Rewrite the stretch from the first of the entries through the line "genus: Oncacontias", renaming every "common name" to "vernacular name" and changing nothing else.

#### DATASET EXTRACT
————
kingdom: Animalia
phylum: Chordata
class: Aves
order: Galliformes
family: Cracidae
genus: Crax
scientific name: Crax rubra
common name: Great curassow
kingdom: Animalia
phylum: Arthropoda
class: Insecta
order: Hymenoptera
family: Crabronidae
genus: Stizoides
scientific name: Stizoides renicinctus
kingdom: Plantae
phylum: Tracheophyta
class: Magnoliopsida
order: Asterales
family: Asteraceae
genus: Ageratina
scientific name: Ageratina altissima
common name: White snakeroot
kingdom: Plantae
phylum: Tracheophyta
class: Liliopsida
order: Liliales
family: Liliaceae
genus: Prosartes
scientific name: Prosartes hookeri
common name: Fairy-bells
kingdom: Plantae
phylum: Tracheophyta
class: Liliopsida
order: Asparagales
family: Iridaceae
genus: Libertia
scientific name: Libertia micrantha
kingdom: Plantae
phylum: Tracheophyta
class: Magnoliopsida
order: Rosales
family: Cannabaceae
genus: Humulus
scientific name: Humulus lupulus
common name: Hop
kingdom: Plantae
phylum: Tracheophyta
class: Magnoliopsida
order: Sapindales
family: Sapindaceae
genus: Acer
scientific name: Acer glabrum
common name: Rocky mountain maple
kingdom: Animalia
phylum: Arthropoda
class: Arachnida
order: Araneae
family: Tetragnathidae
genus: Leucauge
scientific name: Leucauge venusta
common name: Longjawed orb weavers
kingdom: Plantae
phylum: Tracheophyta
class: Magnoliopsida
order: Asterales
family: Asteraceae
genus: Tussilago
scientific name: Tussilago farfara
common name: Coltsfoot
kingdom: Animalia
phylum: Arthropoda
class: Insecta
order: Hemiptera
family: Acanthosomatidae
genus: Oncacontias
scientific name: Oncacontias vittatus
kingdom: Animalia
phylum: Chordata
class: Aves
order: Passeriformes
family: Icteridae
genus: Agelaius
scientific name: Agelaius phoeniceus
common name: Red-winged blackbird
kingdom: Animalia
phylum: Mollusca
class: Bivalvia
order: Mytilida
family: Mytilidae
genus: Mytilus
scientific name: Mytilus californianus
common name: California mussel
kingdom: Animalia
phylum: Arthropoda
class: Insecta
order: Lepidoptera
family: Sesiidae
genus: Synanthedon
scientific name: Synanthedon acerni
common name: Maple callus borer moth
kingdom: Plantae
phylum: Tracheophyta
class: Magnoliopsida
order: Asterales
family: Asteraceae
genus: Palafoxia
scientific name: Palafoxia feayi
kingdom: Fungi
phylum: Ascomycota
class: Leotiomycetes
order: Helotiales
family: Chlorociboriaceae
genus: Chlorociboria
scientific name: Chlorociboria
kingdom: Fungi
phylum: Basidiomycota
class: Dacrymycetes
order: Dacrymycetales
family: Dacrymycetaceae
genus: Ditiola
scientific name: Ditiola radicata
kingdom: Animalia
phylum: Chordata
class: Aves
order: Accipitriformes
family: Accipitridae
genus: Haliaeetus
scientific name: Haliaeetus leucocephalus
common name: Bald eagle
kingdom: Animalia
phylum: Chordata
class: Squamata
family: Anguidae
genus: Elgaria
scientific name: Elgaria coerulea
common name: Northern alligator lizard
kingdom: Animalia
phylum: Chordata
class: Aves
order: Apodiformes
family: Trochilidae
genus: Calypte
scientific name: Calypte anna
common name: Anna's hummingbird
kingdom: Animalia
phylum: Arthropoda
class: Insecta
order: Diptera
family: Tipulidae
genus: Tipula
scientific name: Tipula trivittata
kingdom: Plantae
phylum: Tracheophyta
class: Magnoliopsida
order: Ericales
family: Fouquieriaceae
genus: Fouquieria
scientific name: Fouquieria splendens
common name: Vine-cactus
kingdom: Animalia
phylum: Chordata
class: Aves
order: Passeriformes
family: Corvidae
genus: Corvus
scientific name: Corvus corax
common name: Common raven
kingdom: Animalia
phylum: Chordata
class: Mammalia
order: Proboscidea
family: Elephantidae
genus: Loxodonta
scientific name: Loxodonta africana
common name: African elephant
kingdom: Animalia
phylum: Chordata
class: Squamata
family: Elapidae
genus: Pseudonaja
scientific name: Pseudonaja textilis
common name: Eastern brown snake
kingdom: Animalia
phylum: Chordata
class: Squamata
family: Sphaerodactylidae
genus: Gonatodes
————
#### COMPLETE RESPONSE
kingdom: Animalia
phylum: Chordata
class: Aves
order: Galliformes
family: Cracidae
genus: Crax
scientific name: Crax rubra
vernacular name: Great curassow
kingdom: Animalia
phylum: Arthropoda
class: Insecta
order: Hymenoptera
family: Crabronidae
genus: Stizoides
scientific name: Stizoides renicinctus
kingdom: Plantae
phylum: Tracheophyta
class: Magnoliopsida
order: Asterales
family: Asteraceae
genus: Ageratina
scientific name: Ageratina altissima
vernacular name: White snakeroot
kingdom: Plantae
phylum: Tracheophyta
class: Liliopsida
order: Liliales
family: Liliaceae
genus: Prosartes
scientific name: Prosartes hookeri
vernacular name: Fairy-bells
kingdom: Plantae
phylum: Tracheophyta
class: Liliopsida
order: Asparagales
family: Iridaceae
genus: Libertia
scientific name: Libertia micrantha
kingdom: Plantae
phylum: Tracheophyta
class: Magnoliopsida
order: Rosales
family: Cannabaceae
genus: Humulus
scientific name: Humulus lupulus
vernacular name: Hop
kingdom: Plantae
phylum: Tracheophyta
class: Magnoliopsida
order: Sapindales
family: Sapindaceae
genus: Acer
scientific name: Acer glabrum
vernacular name: Rocky mountain maple
kingdom: Animalia
phylum: Arthropoda
class: Arachnida
order: Araneae
family: Tetragnathidae
genus: Leucauge
scientific name: Leucauge venusta
vernacular name: Longjawed orb weavers
kingdom: Plantae
phylum: Tracheophyta
class: Magnoliopsida
order: Asterales
family: Asteraceae
genus: Tussilago
scientific name: Tussilago farfara
vernacular name: Coltsfoot
kingdom: Animalia
phylum: Arthropoda
class: Insecta
order: Hemiptera
family: Acanthosomatidae
genus: Oncacontias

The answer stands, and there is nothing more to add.